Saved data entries
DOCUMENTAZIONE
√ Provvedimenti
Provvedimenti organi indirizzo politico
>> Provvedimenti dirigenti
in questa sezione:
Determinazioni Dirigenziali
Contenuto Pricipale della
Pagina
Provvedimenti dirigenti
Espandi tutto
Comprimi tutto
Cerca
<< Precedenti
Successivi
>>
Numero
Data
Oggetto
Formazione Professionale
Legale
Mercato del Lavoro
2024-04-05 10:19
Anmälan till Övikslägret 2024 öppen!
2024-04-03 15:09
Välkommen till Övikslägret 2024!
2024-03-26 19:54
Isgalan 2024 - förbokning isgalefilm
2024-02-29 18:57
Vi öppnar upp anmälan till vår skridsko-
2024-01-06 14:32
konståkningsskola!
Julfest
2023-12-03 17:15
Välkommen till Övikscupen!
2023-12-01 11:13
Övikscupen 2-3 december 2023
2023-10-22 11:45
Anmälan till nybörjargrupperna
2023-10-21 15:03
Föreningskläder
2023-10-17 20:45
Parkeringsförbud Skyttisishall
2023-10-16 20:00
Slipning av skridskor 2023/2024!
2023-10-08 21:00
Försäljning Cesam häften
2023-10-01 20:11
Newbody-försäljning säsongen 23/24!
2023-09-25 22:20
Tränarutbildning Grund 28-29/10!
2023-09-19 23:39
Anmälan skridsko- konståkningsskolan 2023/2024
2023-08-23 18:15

...

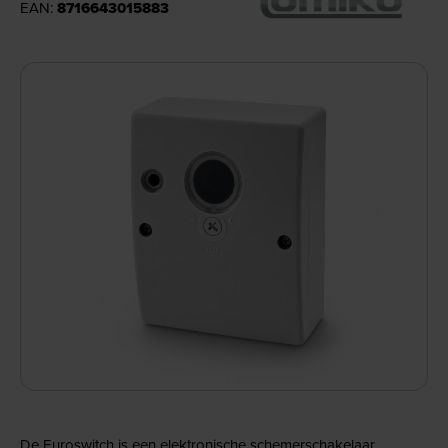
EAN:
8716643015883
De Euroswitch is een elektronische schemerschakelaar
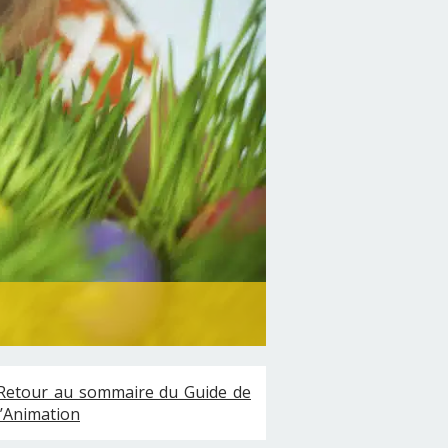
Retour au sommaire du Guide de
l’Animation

— THE TASK —
Please update the records from the line with "DOCUMENTAZIONE" up to and including the line with "Välkommen till Övikslägret 2024!", replacing "Övikslägret" with "Sommarlägret" and leaving everything else unchanged.

— ANSWER TO THIS PROBLEM —
DOCUMENTAZIONE
√ Provvedimenti
Provvedimenti organi indirizzo politico
>> Provvedimenti dirigenti
in questa sezione:
Determinazioni Dirigenziali
Contenuto Pricipale della
Pagina
Provvedimenti dirigenti
Espandi tutto
Comprimi tutto
Cerca
<< Precedenti
Successivi
>>
Numero
Data
Oggetto
Formazione Professionale
Legale
Mercato del Lavoro
2024-04-05 10:19
Anmälan till Sommarlägret 2024 öppen!
2024-04-03 15:09
Välkommen till Sommarlägret 2024!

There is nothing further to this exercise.